‘I Spoke To Virginia Giuffre After Her Civial Claim Against With Prince Andrew – She Was Kind, Thoughtful, And A Total Badass’

When she heard the news of Virginia Giuffre’s death by suicide at the age of 41, author and campaigner Joeli Brearley felt devastated.

Virginia Giuffre

by Maria Lally |
Updated on

When she heard the news of Virginia Giuffre’s death by suicide at the age of 41, author and campaigner Joeli Brearley felt devastated.

In 2021 Giuffre had sued Prince Andrew, accusing him of sexually abusing her at Jeffrey Epstein’s New York home, as well as other locations, in 2001, when she was under the age of 18. The prince, who denied all claims against him, reached an out of court settlement with Virginia in 2022.

‘A week or two after the case had finished, I contacted her on social media,’ says Joeli. “It was for a few reasons. Firstly, I really wanted her to know what the impact of her case had on British women. Maybe she does know, I thought, but I wanted to make sure of it. During the trial you could see how brutal it was for her; the public shaming, the scrutiny, the going over of the most painful parts of her life. And all the while she was a mother with a family.”

Virginia left behind three children, two boys and a girl aged 19, 16, and 15, who she had with her husband Robert Guiffre (the couple had separated in 2023).

‘The other reason why I wanted to contact her and show my support was because at the time I was CEO of the charity Pregnant Then Screwed (PTS), which fights maternity discrimination,’ says Joeli. ‘At the time we were right in the middle of a campaign about Non-Disclosure Agreements and speaking to hundreds of women who had been silenced by them. They had endured unfair treatment, in some cases harassment and bullying, and were gagged from speaking about it publicly. And then you had Virginia Guiffre who had endured all that she had, and was standing up to some of the most powerful people in the world, who just wanted to silence her. Despite this, she was so defiant.
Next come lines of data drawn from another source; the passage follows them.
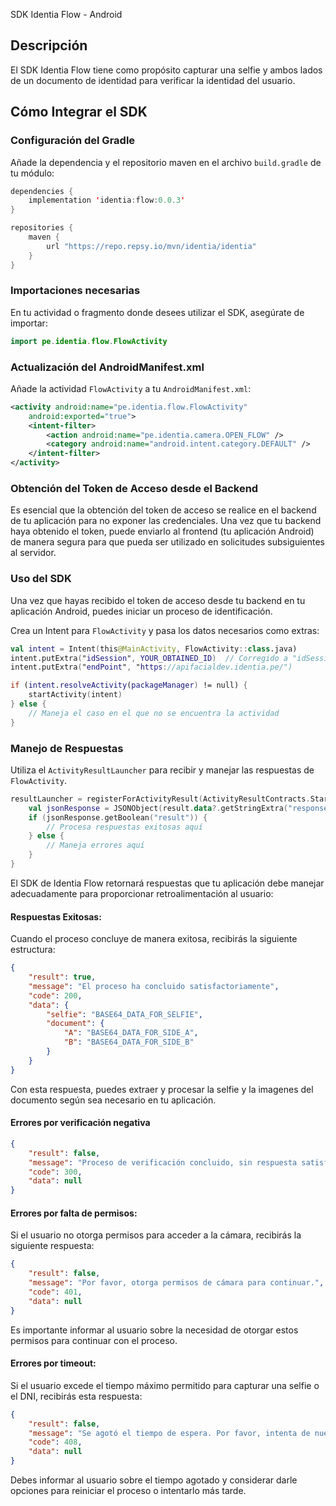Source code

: SDK Identia Flow - Android</h1>

## Descripción

El SDK Identia Flow tiene como propósito capturar una selfie y ambos lados de un documento de identidad para verificar la identidad del usuario. 

## Cómo Integrar el SDK

### Configuración del Gradle

Añade la dependencia y el repositorio maven en el archivo `build.gradle` de tu módulo:

```kotlin
dependencies {
    implementation 'identia:flow:0.0.3'
}

repositories {
    maven {
        url "https://repo.repsy.io/mvn/identia/identia"
    }
}
```

### Importaciones necesarias

En tu actividad o fragmento donde desees utilizar el SDK, asegúrate de importar:

```kotlin
import pe.identia.flow.FlowActivity
```

### Actualización del AndroidManifest.xml

Añade la actividad `FlowActivity` a tu `AndroidManifest.xml`:

```xml
<activity android:name="pe.identia.flow.FlowActivity"
    android:exported="true">
    <intent-filter>
        <action android:name="pe.identia.camera.OPEN_FLOW" />
        <category android:name="android.intent.category.DEFAULT" />
    </intent-filter>
</activity>
```

### Obtención del Token de Acceso desde el Backend

Es esencial que la obtención del token de acceso se realice en el backend de tu aplicación para no exponer las credenciales. Una vez que tu backend haya obtenido el token, puede enviarlo al frontend (tu aplicación Android) de manera segura para que pueda ser utilizado en solicitudes subsiguientes al servidor.

### Uso del SDK

Una vez que hayas recibido el token de acceso desde tu backend en tu aplicación Android, puedes iniciar un proceso de identificación.

Crea un Intent para `FlowActivity` y pasa los datos necesarios como extras:

```kotlin
val intent = Intent(this@MainActivity, FlowActivity::class.java)
intent.putExtra("idSession", YOUR_OBTAINED_ID)  // Corregido a "idSession" para claridad.
intent.putExtra("endPoint", "https://apifacialdev.identia.pe/")

if (intent.resolveActivity(packageManager) != null) {
    startActivity(intent)
} else {
    // Maneja el caso en el que no se encuentra la actividad
}
```

### Manejo de Respuestas

Utiliza el `ActivityResultLauncher` para recibir y manejar las respuestas de `FlowActivity`.

```kotlin
resultLauncher = registerForActivityResult(ActivityResultContracts.StartActivityForResult()) { result ->
    val jsonResponse = JSONObject(result.data?.getStringExtra("response"))
    if (jsonResponse.getBoolean("result")) {
        // Procesa respuestas exitosas aquí
    } else {
        // Maneja errores aquí
    }
}
```

El SDK de Identia Flow retornará respuestas que tu aplicación debe manejar adecuadamente para proporcionar retroalimentación al usuario:

#### Respuestas Exitosas:

Cuando el proceso concluye de manera exitosa, recibirás la siguiente estructura:

```json
{
    "result": true,
    "message": "El proceso ha concluido satisfactoriamente",
    "code": 200,
    "data": {
        "selfie": "BASE64_DATA_FOR_SELFIE",
        "document": {
            "A": "BASE64_DATA_FOR_SIDE_A",
            "B": "BASE64_DATA_FOR_SIDE_B"
        }
    }
}
```

Con esta respuesta, puedes extraer y procesar la selfie y la imagenes del documento según sea necesario en tu aplicación.

#### Errores por verificación negativa

```json
{
    "result": false,
    "message": "Proceso de verificación concluido, sin respuesta satisfactoria",
    "code": 300,
    "data": null
}
```


#### Errores por falta de permisos:

Si el usuario no otorga permisos para acceder a la cámara, recibirás la siguiente respuesta:

```json
{
    "result": false,
    "message": "Por favor, otorga permisos de cámara para continuar.",
    "code": 401,
    "data": null
}
```

Es importante informar al usuario sobre la necesidad de otorgar estos permisos para continuar con el proceso.

#### Errores por timeout:

Si el usuario excede el tiempo máximo permitido para capturar una selfie o el DNI, recibirás esta respuesta:

```json
{
    "result": false,
    "message": "Se agotó el tiempo de espera. Por favor, intenta de nuevo más tarde.",
    "code": 408,
    "data": null
}
```

Debes informar al usuario sobre el tiempo agotado y considerar darle opciones para reiniciar el proceso o intentarlo más tarde.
‘I never expected her to reply, but she did, saying how thankful she was that I had taken the time to email her. She was kind, and supportive of our work at PTS, and unbelievably she said she wished she had somebody like me in her corner. I remember thinking, it’s the other way round, I wish you were in my corner. She had just been through this brutal case, yet she was interested in the work we were doing and was so gracious and kind. I remember thinking, how can you be such a badass and such a lovely, thoughtful person all at once.’

It has been reported that Virginia, who was born in the US, was abused by a family friend at the age of seven. By her teens she had run away from home, and at 16 found herself working at Mar-a-Lago, Donald Trump’s Florida resort. It was there she met Ghislaine Maxwell who was working for the late billionaire Jeffrey Epstein, who died in jail in 2019 where he was awaiting trial for sex trafficking charges. In 2021, Giuffre told New York magazine that she still had nightmares about Epstein abusing her, saying, ‘I always wake up wishing I didn’t have to live so much in the past.’

Days after her death, Virginia’s sister-in-law Amanda Roberts told journalists, “We lost our sister. Her children lost their mother, and her mother lost her daughter. That's where we are now. She was one of the most beautiful souls you would ever have the chance to meet. But I think sometimes, that load and that weight becomes too much to carry.’

In March this year, Virginia posted a photograph of herself bruised and in hospital, writing that her doctors had ‘given me four days to live’ and ‘I’m ready to go, just not until I see my babies one last time.’ Lady Victoria Hervey, a former girlfriend of Prince Andrew, reposted the photo with the word ‘karma’. [Virginia’s family later claimed she had intended to only post it on her private Facebook account, after it was claimed the crash was minor, and she was in the middle of a bitter custody battle with her ex-husband].

‘We see it time and again when women speak out,’ says Joeli. ‘Society waits for them to slip up in some way so they can say, “we knew you were flawed, we knew you were lying.” We have to find the faults and the cracks in victims, as proof that they were lying. We can’t allow women to be victims and heroes, while also being imperfect. We have to portray them as a wreck. But to endure what she endured, and to fight as hard as she did for herself and for other women, Virginia was anything but.’

Or as her sister-in-law put it, ‘The world [has] lost a fierce warrior. She wished for all survivors to get justice. That is who she was.’